Problem requirements ▸ Please convert the lines of the material below into a Markdown table with the columns "No." and "Line", numbering each row and skipping blank lines. Leave the pictures out of the table.

— start of Records supplied —

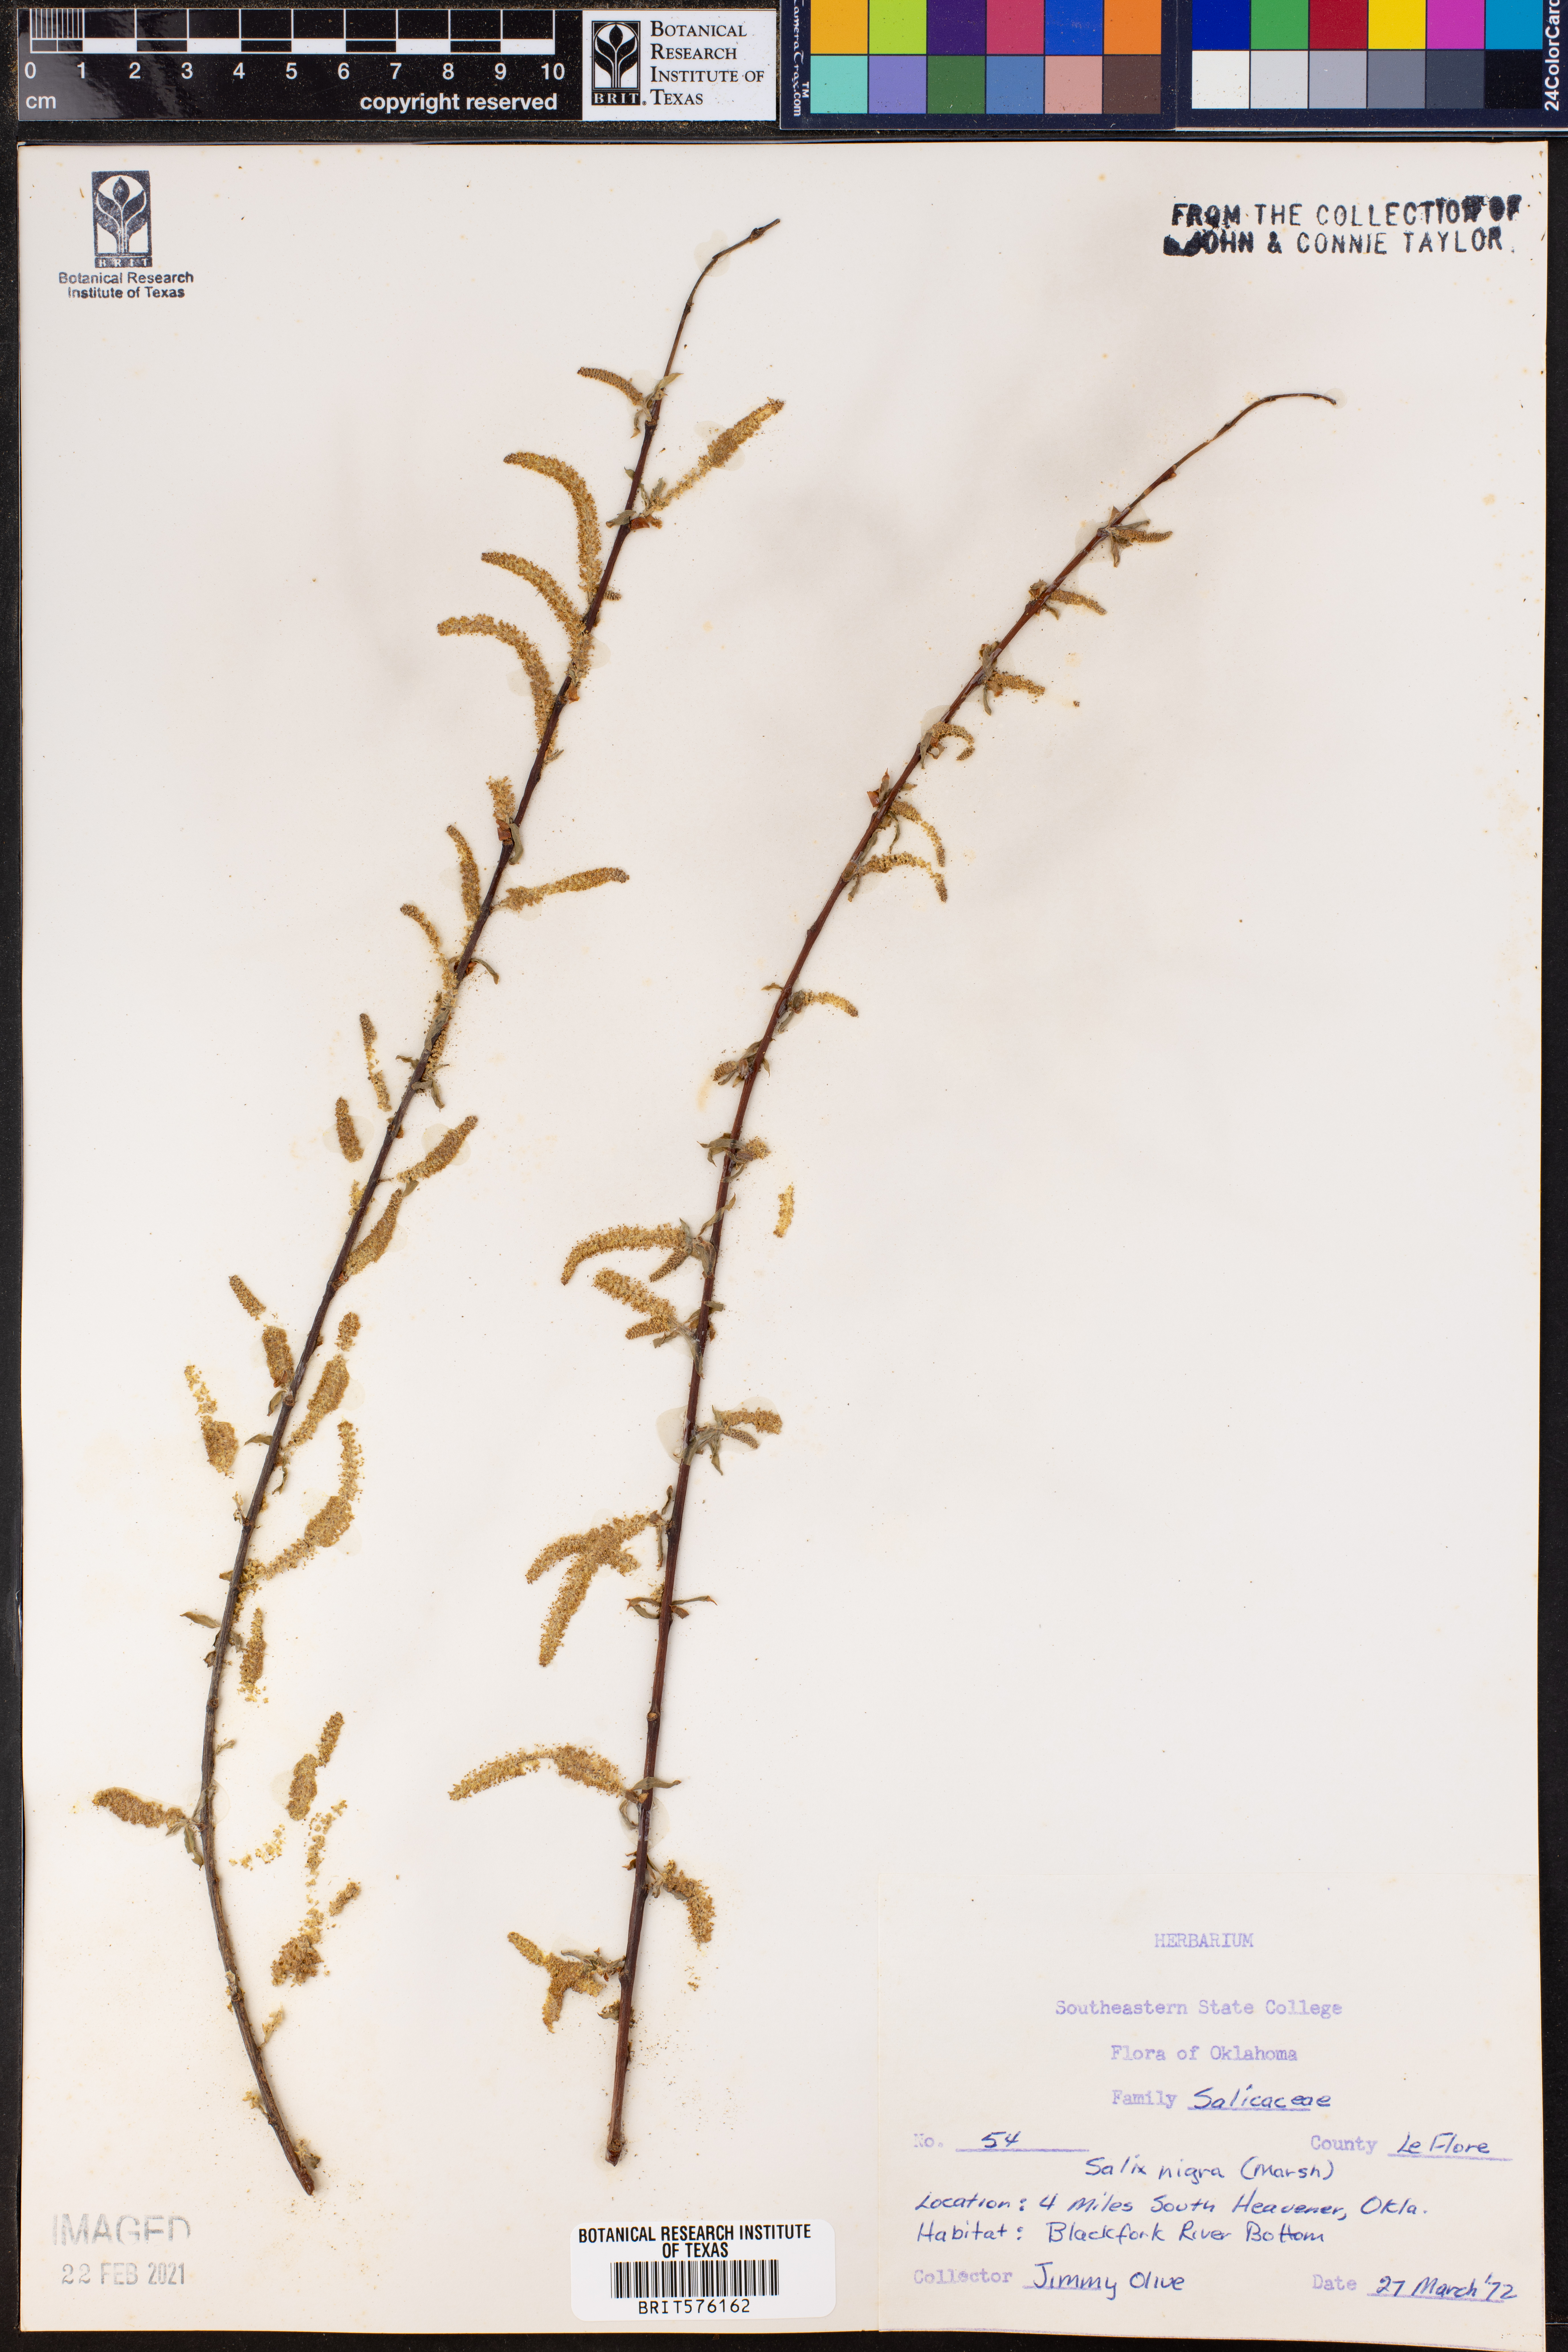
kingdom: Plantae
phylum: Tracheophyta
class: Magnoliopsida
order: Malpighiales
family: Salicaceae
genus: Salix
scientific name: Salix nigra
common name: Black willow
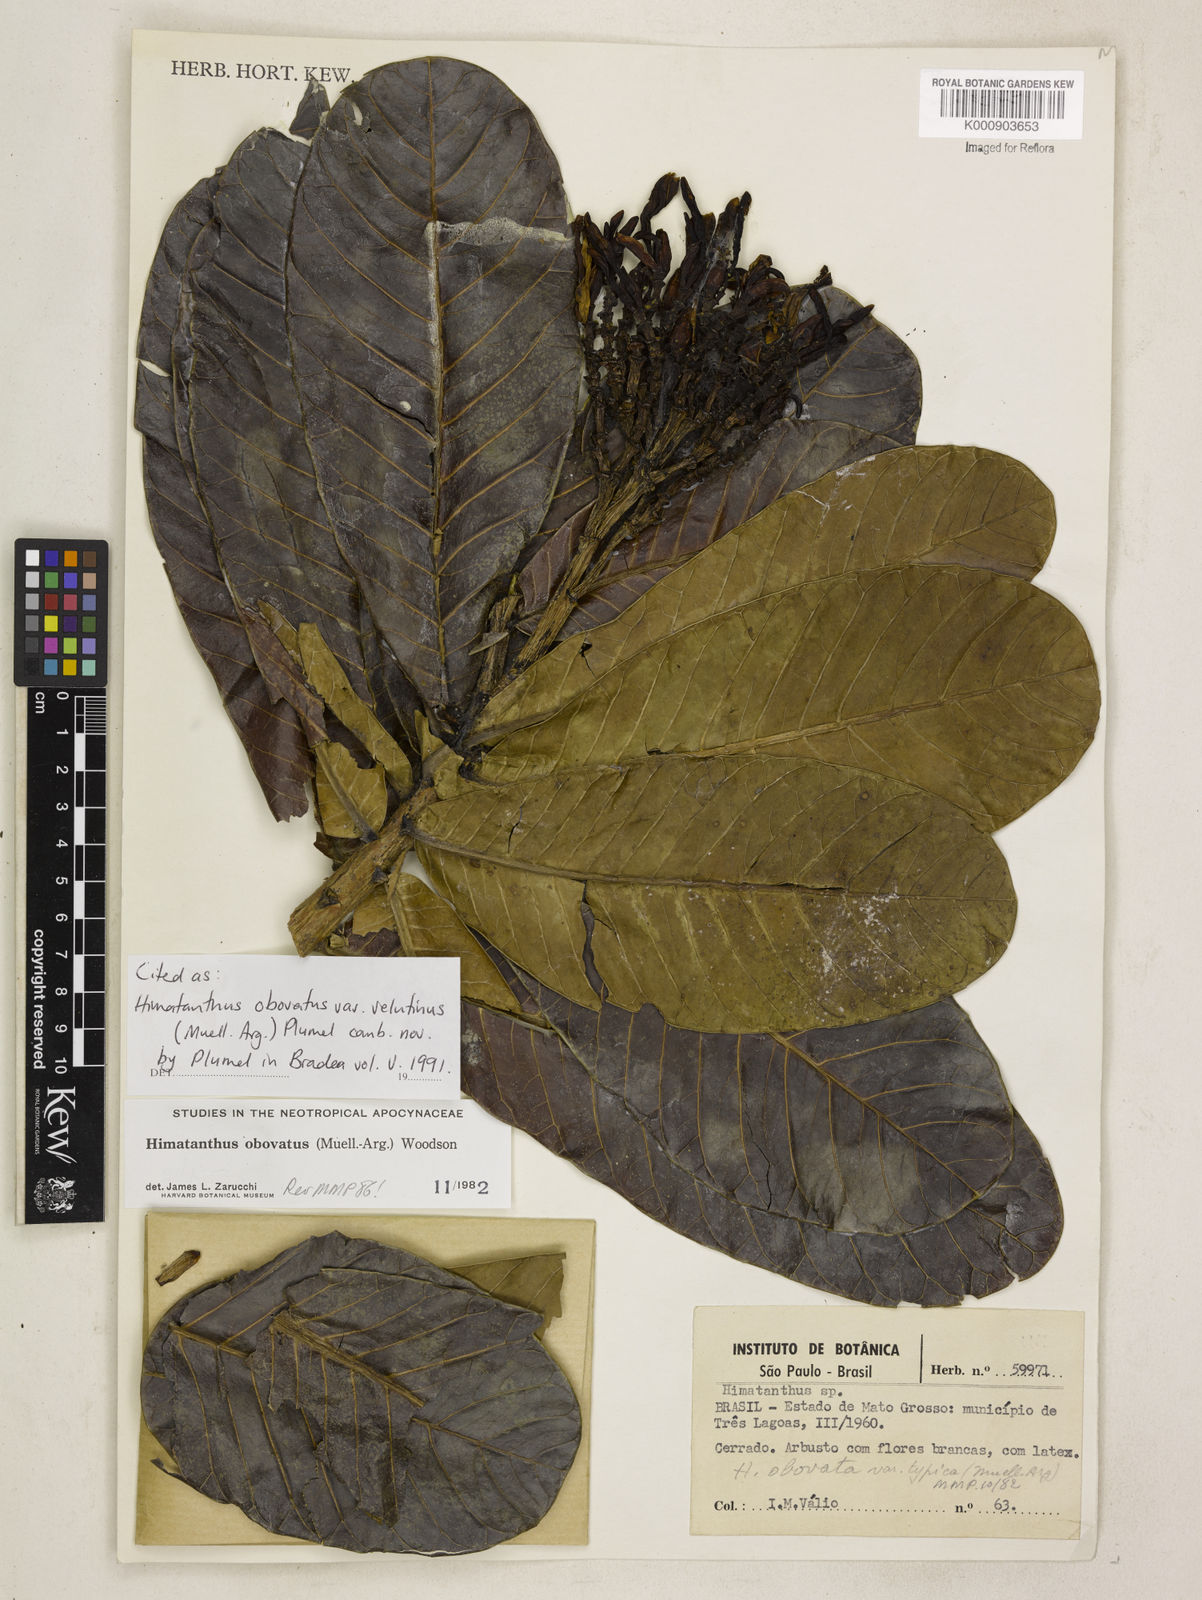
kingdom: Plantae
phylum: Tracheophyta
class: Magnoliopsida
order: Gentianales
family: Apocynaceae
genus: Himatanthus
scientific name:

— end of Records supplied —

Answer to the exercise ▸
| No. | Line |
|---|---|
| 1 | kingdom: Plantae |
| 2 | phylum: Tracheophyta |
| 3 | class: Magnoliopsida |
| 4 | order: Malpighiales |
| 5 | family: Salicaceae |
| 6 | genus: Salix |
| 7 | scientific name: Salix nigra |
| 8 | common name: Black willow |
| 9 | kingdom: Plantae |
| 10 | phylum: Tracheophyta |
| 11 | class: Magnoliopsida |
| 12 | order: Gentianales |
| 13 | family: Apocynaceae |
| 14 | genus: Himatanthus |
| 15 | scientific name: |